Of course I’m not actually done. If I had the choice to not have them home I would without a doubt choose to have them here (I think I would anyway, perhaps with scheduled breaks). Its waves of both lovely wonderful moments and moments where you want to shout all the swears and hide in a cupboard. 

Oh my daisies and what the actual fuckery is with the bottomless pit that is their stomach? My son will ask for approximately 2 million snacks a day. It is an all day long buffet express in this house.

“Can I have a snack please?” ALL DAY LONG. He can be eating dinner and asking me what’s for tomorrow’s dinner. 

I don’t know how he survives at school. How I haven’t got to the gates to be greeted by a husk of a body, shrivelled from starvation going by the amount he consumes at home. Just call me snack bitch, it’s my new identity. 

I am grateful for the fact that this is the first year that the kids are kind of playing together properly, as opposed to Roo running in and sabotaging Ravey’s games. But even those wins come at a price.

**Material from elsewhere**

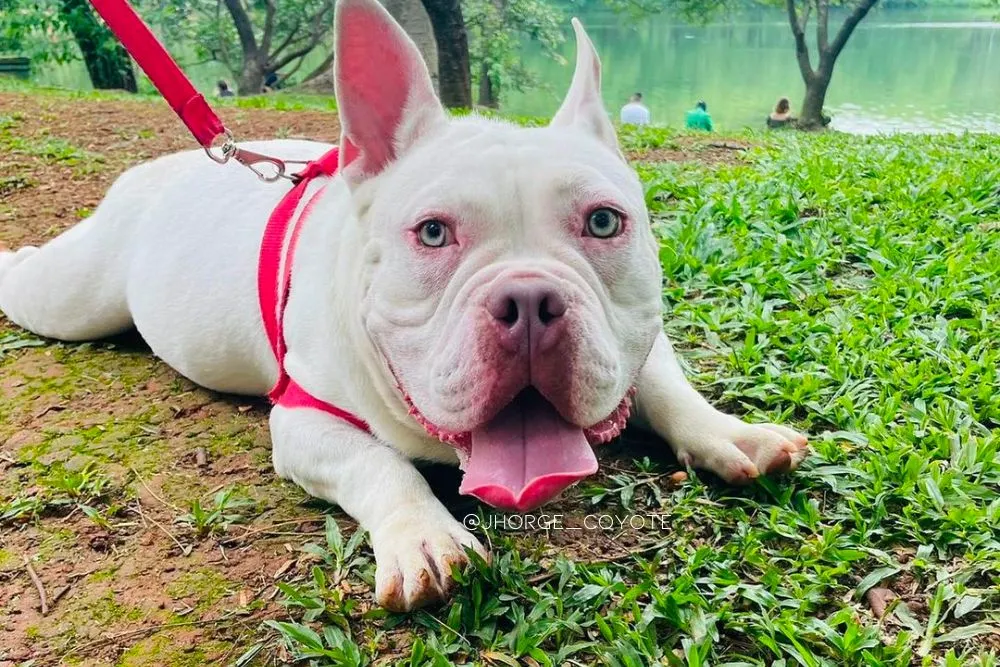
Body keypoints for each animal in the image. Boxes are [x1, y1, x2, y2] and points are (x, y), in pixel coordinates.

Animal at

YES, they play nicely…. For about 5 minutes, but now I get the joy of the fights. Full on punching in the face and pulling hair types of fights. And with the fights come the lies. Little people can concoct some elaborate lies and be thinking you will eat it all up. 

Picture the scene. The kids are playing, you think “result, I shall get some boring stuff done like the washing up”. You fill the sink. You wash one measly item and the screaming starts. You run upstairs to be greeted with two kids screaming and bawling, both of which must be the one to tell you what horrors have befallen them at the hands of their heinous sibling. There is a lot of “no he/she started it”. You channel your best rendition of your own parent and give it the whole “it doesn’t matter who started it blah blah blah”. Classic parent move. 

I always try to get them to tell me in their own words one at a time what happened but at 4 years old Roo spins the most hyperbolic tales you ever did hear.

“No I didn’t mean to kick him, I was just walking and I tripped over and his leg bumped into my foot.” 

The other day the cat’s food was emptied onto the floor and she had the brazen front to tell me that maybe I was tired and did it myself. Cheeky bloody mare!

And my kids are particularly feisty little beasts too. The product of two feisty and very strong willed and vocal parents. 

You know what Ravey said to me today? After taking them to the beach yesterday, cinema today and then an impromptu late park trip and pancakes for dinner as requested? I asked him to take his bag upstairs and the little brat said “don’t you do anything around here?”. WHAT!? You are having a laugh! I do EVERYTHING! It was so rude and outrageous that it was also kind of funny. 

But as much as they may drive you wild, it is also a joy to have them home and throw the routine out the window and have fun. Because it is fun, between all the fights, strops and snack requests. And I keep reading those quote memes reminding me “we get 18 summers with our little ones” if we are lucky, before friends and parties and work take over and they are no longer home, running wild and splashing in the paddling pool. Maybe even only 16. 

I try to remind myself this when I’m at wits end and find myself muttering to myself the mantra of parents every summer. “I wish they were back at school”. Because Summers are what childhood is all about. We look back and reminisce those summer of freedom and unstructured play before the world traps us in its institutions and working routines. 

And though in the moment you may be driven to despair, and then you hate yourself for feeling like you hate it all, it does, at the very least, make you feel grateful when those little cretins go back to school in September.

September, when suddenly, all the stress and chaos and frustrations of the holidays fall away, and you’re there, taking photos that first morning back. Thinking how fast its all going and how grown up they are getting and in some strange twist of fate as you walk away from the school gates, you find yourself perhaps, actually missing the brutes!